What this task involves. Find every line below that contains the word "amazonaws" and copy it out.

[Start of section]

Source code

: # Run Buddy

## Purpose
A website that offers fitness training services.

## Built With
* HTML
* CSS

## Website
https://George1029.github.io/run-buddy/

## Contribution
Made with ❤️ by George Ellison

[End of section]
[Start of section]

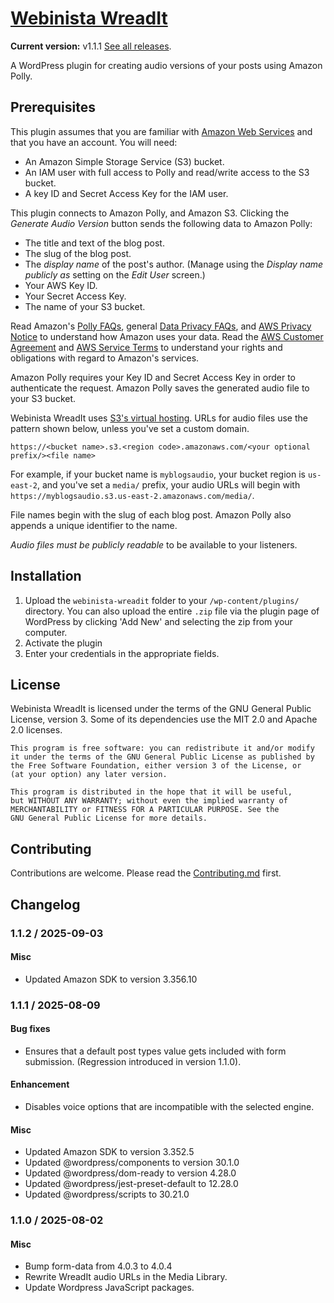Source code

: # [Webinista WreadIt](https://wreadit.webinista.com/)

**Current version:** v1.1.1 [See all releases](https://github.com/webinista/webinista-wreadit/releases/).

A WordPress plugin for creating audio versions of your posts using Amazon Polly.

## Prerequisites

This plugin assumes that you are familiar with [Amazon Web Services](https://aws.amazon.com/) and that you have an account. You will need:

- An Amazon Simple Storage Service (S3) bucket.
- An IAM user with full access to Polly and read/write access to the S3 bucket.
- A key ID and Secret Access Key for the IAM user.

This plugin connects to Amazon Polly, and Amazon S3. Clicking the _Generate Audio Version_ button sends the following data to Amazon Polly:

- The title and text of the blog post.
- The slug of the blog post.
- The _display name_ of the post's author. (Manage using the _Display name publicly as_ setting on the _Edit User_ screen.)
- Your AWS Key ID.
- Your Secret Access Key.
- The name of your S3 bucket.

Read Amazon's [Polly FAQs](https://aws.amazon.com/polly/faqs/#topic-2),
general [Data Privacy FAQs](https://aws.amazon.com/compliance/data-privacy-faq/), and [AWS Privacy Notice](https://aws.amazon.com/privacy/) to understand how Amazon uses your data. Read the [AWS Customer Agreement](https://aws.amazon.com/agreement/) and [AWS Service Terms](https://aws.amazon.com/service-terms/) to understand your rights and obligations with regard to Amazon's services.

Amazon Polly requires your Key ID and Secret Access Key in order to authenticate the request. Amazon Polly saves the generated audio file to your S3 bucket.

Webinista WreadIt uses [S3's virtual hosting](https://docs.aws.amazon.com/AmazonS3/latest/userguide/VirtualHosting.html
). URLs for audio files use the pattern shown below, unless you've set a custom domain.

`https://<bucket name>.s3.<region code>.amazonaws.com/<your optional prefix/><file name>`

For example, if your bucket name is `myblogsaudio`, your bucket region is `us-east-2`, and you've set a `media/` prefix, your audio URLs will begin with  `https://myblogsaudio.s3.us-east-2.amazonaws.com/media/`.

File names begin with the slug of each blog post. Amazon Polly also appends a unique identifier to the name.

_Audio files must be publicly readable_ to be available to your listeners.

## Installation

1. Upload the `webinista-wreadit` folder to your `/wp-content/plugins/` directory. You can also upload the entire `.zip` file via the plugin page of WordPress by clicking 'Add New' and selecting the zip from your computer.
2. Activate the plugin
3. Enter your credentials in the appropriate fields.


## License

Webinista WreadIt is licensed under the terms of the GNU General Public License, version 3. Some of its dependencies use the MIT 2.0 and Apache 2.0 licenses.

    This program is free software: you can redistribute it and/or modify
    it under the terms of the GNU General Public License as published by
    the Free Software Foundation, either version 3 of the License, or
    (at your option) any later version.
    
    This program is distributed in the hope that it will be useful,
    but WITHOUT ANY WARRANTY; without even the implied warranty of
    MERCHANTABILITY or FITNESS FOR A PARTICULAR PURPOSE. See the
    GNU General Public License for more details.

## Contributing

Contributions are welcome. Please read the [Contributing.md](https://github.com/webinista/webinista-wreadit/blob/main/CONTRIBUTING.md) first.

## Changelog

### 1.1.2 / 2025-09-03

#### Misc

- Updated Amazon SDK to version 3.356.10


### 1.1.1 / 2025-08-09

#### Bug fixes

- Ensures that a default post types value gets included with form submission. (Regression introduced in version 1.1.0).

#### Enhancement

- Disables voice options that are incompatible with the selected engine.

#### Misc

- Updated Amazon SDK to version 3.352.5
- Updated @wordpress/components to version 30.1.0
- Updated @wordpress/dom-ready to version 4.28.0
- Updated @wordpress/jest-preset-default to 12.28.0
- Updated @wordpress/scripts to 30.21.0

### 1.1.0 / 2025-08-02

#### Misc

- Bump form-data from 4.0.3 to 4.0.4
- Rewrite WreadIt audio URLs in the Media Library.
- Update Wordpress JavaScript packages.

[End of section]

Solution.
`https://<bucket name>.s3.<region code>.amazonaws.com/<your optional prefix/><file name>`
For example, if your bucket name is `myblogsaudio`, your bucket region is `us-east-2`, and you've set a `media/` prefix, your audio URLs will begin with  `https://myblogsaudio.s3.us-east-2.amazonaws.com/media/`.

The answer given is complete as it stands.